Depuis tout petit, j’ai été projeté dans le milieu médical, au travers d’épreuves qui ont touchées ma famille et mon entourage.
J’ai donc été confronté à un monde difficile d’accès pour les familles. Ma famille et moi nous sommes heurtés à des portes closes et à un monde médical hermétique au ressenti du patient et au contexte de son entourage. Nous avons parfois été dégagés de nos droits, souvent mal reçus avec, toutefois, quelques rares bonnes expériences.
Ensemble, en famille, nous avons dû affronter plusieurs batailles :
D’abord, mon père, qui était bipolaire et traité avec des médicaments lourds et suivi psychiatriquement chaque semaine. Il a fait une crise tous les 10 ans. Et le contexte familial n’a jamais été pris en compte dans le milieu psychiatrique, aussi bien dans l’expression d’un dosage lui permettant d’avoir un comportement équilibré que dans le suivi hebdomadaire où ses proches étaient les grands oubliés du contexte global dans lequel il vivait.
Ma sœur quant à elle est née avec un Spina Bifida, le SB entraîne tout un tas de complications neurologiques sur le court, le moyen et le long-terme. J’ai donc vu mes parents se transformer en aidants, les aidants, ce sont ceux qui décident d’aider les patients, (cela peut être la famille, les proches ou un entourage plus lointain).
Encore aujourd’hui, ma mère s’occupe, avec ma soeur, de toutes les formalités médicales et administratives. Autant de fois où notre famille a dû gérer les intéractions avec le milieu hospitalier, où le contexte familial, j’insiste, n’est absolument pas pris en compte. Nous nous sommes régulièrement retrouvés dans des impasses.
Dans le cas où elle doit prendre des traitements spécifiques, ma soeur note scrupuleusement l’ensemble de ces traitements. Lors de ses RDV réguliers avec le monde médical, et les nombreuses spécialités et interlocuteurs qu’elle rencontre, elle est ainsi capable de rendre compte de l’historique de sa prise médicamenteuse, un suivi essentiel et vital dans son cas.
J’ai aussi vu mon grand-père, que nous avons gardé chez nous plusieurs années et pour lequel ma mère constituait son aidante. J’ai vu les heures innombrables passées au téléphone pour essayer d’avoir des informations qu’on ne lui délivrait pas puisqu’elle n’était pas la personne concernée. Fort heureusement, la loi du 4 mars 2002 a, peu de temps après la mort de mon grand-père, institué le principe de personne de confiance, ce qui a permis un premier pas vers la reconnaissance du statut d’aidant, qui est arrivé en 2016.

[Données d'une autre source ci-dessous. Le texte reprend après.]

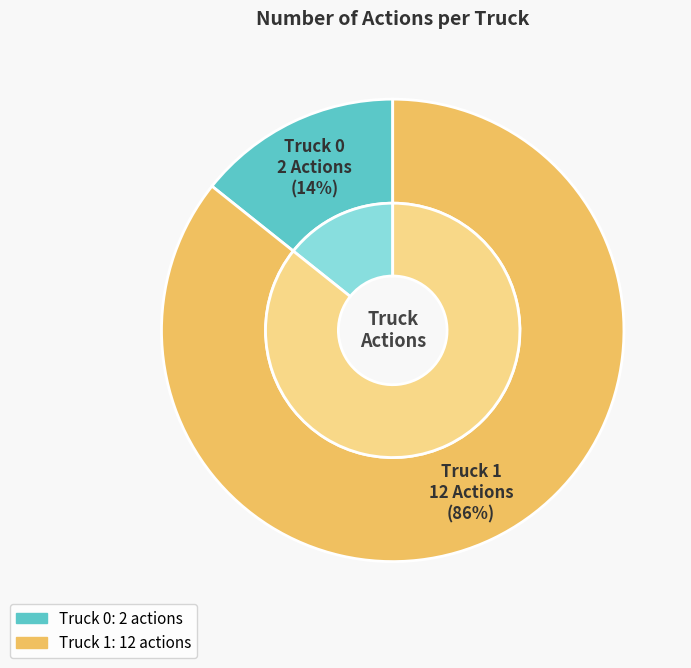

To the nearest percent, what portion does Truck 1 represent?

86%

J’ai aussi vu la difficulté qu’éprouve un aidant à centraliser et transmettre les informations aux divers professionnels de santé qui assistaient mon grand-père, comme les infirmières et auxiliaires de vie.
J’ai, plus récemment, vu ma mère affronter 2 cancers et 1 crise cardiaque, en s’occupant de la paperasse qui accompagnent ces pathologies. Nous avons affronté cela avec elle, en venant aux rendez-vous, où notre présence n’était pas toujours la bienvenue. Je me suis rendu compte que les informations échangées lors de ces nombreux rendez-vous médicaux étaient gigantesques et qu’une personne malade ne pouvait pas toujours tout écouter, analyser, prendre des décisions et archiver.
Et enfin, je suis devenu papa de 2 petites filles et la valse des rendez-vous à droite, à gauche a commencé. Il a fallu centraliser les infos, les échanger avec ma femme, partager avec nos proches. Les partager parfois quand nous faisions garder nos enfants lorsque nous devions faire des inhalations à la petite dernière asthmatique. Alors, oui, elles ont bien un carnet de santé, mais il est physique (donc peu partageable). Et l’échange des informations est relativement figé dessus.
Il est, à peu de chose près, comparable à celui que nous avions dans les années 80, que j’ai perdu d’ailleurs et qui renfermera à jamais, les secrets des maladies que j’ai eu pendant ma jeunesse.
Et depuis, j’observe autour de moi tous ces comportements autour de la santé.
Ici, une amie qui cherche à tout numériser mais a du mal à s’astreindre à le faire régulièrement. Là, mon ex belle-mère qui cherche à déléguer le soin de ses parents de 90 ans, frileuse depuis que les informations à une auxiliaire ne sont pas passées. Moi, divorcé, qui cherche à partager les informations le plus fidèlement possible à mon ex-compagne. La pneumo-pédiatre qui nous demande combien de crises d'asthme ma fille a eue ces 3 derniers mois...
Nous sommes devant une problématique de grande ampleur.
Celle de prendre en main notre santé, pour nous-même et avec nos proches.
De ma relation à la santé est né Tribu Santé, que je cofonde avec mon frère Benjamin.